[Stored data]

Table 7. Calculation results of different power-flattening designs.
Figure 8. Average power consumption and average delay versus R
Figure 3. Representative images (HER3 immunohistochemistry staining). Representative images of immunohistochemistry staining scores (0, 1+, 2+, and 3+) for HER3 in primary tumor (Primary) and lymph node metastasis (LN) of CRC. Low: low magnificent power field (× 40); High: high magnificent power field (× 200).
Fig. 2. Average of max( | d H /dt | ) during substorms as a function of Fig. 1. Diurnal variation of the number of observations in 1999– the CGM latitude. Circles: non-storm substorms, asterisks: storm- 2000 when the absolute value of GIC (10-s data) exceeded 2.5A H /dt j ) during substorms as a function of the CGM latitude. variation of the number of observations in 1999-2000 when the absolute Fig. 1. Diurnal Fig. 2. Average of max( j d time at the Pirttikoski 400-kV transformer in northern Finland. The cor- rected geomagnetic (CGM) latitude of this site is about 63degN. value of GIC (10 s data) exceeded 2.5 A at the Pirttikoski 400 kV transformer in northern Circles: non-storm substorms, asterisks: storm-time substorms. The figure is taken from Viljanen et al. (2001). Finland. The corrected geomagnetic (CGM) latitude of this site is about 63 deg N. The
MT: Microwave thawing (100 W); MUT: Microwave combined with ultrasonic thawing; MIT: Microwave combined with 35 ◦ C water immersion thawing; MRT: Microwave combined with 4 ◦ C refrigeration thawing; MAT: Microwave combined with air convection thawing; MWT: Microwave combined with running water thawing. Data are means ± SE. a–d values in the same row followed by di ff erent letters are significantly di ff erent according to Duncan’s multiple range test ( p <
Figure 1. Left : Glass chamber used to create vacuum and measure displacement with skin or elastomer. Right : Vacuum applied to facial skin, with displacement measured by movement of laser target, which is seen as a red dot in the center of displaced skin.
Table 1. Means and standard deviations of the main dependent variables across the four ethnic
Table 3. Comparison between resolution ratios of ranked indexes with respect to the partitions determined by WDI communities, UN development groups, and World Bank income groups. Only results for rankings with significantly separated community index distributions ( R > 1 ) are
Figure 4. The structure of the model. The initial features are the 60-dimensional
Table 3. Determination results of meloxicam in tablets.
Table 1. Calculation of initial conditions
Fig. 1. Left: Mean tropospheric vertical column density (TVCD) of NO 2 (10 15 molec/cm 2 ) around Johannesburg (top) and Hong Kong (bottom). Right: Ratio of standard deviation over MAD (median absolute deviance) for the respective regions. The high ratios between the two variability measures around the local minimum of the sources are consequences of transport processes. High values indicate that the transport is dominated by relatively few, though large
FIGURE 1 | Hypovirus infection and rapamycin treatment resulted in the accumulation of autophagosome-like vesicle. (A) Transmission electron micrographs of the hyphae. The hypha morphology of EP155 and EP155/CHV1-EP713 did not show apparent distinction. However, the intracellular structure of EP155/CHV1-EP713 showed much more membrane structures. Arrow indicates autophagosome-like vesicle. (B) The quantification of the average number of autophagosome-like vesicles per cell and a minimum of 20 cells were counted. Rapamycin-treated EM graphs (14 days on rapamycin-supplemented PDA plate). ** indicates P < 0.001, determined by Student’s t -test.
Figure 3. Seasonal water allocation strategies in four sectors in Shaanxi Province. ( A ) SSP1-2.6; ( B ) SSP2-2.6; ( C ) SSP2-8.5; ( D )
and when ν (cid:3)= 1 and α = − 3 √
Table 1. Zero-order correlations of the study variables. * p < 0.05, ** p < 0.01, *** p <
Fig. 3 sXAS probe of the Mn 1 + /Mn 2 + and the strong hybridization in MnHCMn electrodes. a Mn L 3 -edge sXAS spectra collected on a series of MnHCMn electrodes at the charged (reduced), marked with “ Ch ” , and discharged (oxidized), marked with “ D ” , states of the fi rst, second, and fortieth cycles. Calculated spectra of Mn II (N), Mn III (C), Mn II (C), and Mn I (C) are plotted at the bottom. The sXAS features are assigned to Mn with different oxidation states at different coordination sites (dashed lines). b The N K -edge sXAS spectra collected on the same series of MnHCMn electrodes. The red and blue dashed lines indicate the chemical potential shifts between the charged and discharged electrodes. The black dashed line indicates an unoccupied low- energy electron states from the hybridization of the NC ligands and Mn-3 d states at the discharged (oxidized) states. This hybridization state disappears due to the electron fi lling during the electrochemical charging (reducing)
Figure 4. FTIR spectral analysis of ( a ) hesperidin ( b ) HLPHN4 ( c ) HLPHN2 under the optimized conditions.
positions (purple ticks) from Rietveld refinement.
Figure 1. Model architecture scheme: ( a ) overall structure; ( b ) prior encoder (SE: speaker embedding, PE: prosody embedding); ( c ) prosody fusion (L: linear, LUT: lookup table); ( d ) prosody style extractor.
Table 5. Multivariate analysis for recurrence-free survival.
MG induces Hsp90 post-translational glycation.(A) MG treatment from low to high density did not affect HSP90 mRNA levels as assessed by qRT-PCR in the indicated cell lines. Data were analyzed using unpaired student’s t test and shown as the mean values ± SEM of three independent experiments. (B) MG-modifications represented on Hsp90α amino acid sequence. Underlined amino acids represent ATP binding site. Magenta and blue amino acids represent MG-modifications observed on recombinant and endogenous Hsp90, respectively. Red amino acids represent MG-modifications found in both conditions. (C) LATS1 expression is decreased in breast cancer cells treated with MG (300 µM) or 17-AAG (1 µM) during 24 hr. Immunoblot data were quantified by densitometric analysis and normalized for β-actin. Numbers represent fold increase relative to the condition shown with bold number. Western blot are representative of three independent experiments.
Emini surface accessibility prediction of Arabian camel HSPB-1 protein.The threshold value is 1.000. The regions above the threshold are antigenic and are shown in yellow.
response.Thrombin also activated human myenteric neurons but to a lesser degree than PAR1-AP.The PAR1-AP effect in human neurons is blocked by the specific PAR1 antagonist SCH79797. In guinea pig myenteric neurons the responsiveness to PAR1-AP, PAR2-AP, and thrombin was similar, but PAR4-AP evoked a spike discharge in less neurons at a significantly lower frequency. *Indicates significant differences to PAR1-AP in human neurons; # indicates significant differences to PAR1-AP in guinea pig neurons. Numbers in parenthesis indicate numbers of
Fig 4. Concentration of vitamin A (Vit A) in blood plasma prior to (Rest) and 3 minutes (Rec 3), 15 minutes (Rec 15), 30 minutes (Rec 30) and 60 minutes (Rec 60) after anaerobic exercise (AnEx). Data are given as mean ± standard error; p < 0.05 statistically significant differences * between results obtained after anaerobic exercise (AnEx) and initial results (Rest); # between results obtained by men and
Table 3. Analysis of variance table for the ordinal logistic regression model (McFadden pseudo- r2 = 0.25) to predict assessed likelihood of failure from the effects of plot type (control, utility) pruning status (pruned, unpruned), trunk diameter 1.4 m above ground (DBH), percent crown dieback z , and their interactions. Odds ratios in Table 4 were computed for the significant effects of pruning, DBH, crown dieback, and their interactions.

■ **Assignment**
Tell how many lines of the records above hold "ratios", giving the number and nothing else.

■ **Output of the exercise**
3